Are there any components of Team Foundation Server and Team System that can assist in the process of releasing software? Indeed, there is. You can slice up the release management process as a lifecycle within the larger software development lifecycle. In a nutshell, release management involves four phases:
Planning - The process of creating a release plan
Implementation - Executing the release plan
Testing - The final QA and user acceptance testing process
Deployment - Shipping the product
The release plan can be created using the same tools that a project manager would use, Microsoft Excel or Project. You can create an area within the Team Project called Release (by right-clicking on Team Project, selecting Team Project Settings⇨Areas and Iterations, and adding a Release node to the project, as shown in Figure 17-2).
Then you can associate all your release management oriented tasks to this area.
You could alternatively create a custom work item called Release Task for this purpose. How do you effectively choose whether to create an area or a custom work item? If your tasks are structurally the same as other tasks in Team System (in other words, there are no custom transitions and so forth), you should pick the area approach. If customization is required, then the new work item approach will work well for you.
You should execute a release management project just as you would a software development project. You can identify risk at the beginning, track the progress of your project, and make note of blocking issues that may arise.

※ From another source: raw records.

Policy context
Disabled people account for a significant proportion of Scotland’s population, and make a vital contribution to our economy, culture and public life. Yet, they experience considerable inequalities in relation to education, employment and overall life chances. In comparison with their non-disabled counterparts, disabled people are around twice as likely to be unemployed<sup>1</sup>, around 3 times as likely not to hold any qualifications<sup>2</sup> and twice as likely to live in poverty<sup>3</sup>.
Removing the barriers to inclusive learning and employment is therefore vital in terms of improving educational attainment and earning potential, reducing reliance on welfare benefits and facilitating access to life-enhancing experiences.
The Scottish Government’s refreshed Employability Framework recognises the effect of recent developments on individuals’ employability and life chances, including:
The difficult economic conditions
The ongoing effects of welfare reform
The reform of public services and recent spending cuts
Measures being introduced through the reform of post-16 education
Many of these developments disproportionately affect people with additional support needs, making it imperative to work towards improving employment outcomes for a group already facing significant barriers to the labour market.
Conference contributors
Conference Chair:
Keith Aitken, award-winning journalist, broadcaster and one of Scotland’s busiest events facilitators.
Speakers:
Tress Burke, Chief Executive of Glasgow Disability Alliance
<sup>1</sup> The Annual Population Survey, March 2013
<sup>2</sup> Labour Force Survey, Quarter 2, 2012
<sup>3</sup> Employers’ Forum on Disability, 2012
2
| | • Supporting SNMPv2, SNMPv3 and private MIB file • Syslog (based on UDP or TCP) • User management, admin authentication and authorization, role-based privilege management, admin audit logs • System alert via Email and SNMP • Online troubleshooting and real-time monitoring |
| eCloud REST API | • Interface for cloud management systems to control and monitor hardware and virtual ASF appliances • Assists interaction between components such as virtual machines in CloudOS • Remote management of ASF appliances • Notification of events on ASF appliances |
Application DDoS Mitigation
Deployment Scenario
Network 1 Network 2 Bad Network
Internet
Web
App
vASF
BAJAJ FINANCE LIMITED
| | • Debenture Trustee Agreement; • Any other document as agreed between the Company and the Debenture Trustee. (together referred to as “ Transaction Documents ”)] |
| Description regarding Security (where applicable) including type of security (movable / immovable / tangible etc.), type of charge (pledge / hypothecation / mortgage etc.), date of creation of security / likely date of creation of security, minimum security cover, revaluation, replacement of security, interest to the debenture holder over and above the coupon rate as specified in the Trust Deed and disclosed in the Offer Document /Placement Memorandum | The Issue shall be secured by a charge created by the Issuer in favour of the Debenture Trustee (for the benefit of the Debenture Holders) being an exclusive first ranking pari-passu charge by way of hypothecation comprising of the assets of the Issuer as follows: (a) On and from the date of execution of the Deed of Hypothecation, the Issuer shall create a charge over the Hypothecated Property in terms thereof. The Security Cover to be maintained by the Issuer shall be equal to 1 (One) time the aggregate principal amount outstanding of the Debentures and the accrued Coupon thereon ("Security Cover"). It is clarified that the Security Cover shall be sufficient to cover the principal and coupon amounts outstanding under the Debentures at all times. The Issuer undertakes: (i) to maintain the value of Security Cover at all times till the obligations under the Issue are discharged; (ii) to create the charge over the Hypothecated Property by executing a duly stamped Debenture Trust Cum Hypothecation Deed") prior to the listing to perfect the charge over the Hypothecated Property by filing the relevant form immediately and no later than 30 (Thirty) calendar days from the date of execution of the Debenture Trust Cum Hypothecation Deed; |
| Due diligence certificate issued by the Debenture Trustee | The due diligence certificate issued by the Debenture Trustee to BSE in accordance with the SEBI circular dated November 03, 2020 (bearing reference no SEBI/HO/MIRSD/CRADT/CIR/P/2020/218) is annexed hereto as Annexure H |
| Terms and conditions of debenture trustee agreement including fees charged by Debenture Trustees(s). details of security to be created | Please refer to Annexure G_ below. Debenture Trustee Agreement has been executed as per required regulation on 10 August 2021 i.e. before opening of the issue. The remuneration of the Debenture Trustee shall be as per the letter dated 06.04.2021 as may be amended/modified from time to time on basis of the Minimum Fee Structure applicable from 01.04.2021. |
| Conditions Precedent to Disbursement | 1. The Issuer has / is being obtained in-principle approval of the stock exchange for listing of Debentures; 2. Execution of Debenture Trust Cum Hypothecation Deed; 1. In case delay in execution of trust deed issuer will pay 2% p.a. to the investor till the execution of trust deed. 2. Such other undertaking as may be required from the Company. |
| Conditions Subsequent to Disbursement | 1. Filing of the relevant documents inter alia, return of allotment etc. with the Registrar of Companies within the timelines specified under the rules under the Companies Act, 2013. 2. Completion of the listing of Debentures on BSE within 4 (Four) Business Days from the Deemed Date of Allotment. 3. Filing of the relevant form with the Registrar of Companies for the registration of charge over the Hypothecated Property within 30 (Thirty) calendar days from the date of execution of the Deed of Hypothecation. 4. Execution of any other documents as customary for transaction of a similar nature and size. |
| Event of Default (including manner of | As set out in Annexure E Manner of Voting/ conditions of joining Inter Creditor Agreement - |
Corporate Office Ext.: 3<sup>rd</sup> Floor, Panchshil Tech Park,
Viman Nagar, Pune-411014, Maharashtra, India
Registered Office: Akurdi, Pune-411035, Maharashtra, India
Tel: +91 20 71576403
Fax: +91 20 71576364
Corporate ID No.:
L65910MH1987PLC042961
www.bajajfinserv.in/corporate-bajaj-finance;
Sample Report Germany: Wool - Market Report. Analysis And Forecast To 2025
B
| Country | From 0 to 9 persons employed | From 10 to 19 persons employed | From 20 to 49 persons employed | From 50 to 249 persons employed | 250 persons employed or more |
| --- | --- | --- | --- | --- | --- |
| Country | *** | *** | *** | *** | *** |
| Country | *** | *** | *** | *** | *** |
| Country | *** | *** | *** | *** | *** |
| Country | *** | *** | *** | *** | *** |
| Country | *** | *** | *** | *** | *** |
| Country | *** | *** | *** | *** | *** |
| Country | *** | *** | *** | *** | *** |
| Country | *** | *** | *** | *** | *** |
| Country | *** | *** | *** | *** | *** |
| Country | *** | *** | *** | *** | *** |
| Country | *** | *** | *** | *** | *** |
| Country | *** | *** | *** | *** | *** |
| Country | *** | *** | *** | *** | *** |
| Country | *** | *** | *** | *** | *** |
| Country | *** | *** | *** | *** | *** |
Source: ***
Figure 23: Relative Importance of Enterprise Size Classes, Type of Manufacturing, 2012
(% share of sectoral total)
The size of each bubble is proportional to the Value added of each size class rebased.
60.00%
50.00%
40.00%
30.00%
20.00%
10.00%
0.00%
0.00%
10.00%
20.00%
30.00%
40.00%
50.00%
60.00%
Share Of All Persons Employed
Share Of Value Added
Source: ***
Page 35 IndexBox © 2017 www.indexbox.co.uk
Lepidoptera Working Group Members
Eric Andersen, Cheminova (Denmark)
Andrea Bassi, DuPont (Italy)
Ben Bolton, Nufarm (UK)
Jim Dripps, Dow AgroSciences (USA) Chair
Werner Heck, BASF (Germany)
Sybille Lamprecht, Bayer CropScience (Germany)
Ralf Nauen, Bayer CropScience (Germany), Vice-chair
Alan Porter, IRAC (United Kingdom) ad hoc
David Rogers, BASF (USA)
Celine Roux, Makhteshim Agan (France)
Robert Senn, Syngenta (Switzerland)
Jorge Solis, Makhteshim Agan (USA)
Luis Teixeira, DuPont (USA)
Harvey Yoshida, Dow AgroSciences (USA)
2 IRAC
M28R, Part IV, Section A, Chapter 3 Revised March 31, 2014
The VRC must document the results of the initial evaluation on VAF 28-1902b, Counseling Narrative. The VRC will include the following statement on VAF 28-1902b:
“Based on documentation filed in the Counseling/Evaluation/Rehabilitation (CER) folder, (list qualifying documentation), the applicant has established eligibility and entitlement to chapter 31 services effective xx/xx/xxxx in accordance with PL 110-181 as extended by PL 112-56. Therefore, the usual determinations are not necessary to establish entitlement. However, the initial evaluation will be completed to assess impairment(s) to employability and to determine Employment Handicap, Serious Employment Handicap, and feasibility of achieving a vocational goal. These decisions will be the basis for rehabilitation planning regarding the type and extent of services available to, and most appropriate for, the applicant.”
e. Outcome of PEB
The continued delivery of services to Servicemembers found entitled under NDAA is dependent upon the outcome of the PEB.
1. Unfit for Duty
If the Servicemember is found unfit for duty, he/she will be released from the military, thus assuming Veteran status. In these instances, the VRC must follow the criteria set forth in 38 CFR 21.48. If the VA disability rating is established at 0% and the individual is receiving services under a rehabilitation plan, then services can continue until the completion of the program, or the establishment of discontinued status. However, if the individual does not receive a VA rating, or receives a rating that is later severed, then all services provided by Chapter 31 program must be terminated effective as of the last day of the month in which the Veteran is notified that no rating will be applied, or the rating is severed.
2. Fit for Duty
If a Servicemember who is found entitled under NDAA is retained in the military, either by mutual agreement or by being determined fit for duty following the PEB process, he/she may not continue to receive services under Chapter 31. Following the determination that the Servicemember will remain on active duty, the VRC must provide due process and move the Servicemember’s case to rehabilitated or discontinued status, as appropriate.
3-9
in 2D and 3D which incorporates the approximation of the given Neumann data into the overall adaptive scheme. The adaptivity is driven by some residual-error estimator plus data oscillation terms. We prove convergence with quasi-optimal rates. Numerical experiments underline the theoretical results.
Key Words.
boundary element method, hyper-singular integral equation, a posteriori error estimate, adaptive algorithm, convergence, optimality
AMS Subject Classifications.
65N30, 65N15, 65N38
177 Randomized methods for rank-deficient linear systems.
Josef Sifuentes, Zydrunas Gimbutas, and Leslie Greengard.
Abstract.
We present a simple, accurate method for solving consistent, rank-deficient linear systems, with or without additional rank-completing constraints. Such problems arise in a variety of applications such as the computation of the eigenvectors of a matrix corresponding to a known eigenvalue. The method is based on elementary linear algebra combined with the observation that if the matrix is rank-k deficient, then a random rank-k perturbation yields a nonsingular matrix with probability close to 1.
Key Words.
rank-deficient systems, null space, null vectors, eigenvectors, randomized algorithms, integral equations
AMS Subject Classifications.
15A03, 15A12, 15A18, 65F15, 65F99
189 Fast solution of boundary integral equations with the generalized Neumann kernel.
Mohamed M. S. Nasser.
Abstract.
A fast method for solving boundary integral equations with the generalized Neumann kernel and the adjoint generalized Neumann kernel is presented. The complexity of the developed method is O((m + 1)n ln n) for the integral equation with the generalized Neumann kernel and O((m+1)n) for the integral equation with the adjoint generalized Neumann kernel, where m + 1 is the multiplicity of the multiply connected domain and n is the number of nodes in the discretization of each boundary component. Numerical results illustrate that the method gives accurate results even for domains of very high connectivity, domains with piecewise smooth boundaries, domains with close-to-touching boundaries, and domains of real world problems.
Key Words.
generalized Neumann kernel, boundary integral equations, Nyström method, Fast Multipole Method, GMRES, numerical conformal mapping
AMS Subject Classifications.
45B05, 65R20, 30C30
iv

The next phase involves testing the application. You can store your test cases (for user acceptance testing) in manual tests, which would then allow you to create a last-minute change request if the desired functionality has not been obtained (or if hidden bugs are uncovered). You can automate your user acceptance testing to some degree by using unit tests that enforce your business requirements. Finally, you can use tools such as the Framework for Integrated Testing (FIT) to allow customers to test all of your business logic. FIT works by providing the user with a table in Word format. Into this table, the user inserts a range of values and the expected outputs. Then the user's data are compared to the output generated from your classes. You can learn more about FIT on its Web site at http://fit.c2.com/.
The deployment piece of the release management cycle involves shipping a master CD to a manufacturer. Team Foundation Server fits in during the creation of a custom build that cleans up your project for deployment. Postdeployment, you can also look over the effectiveness of your release and do a postmortem on the process.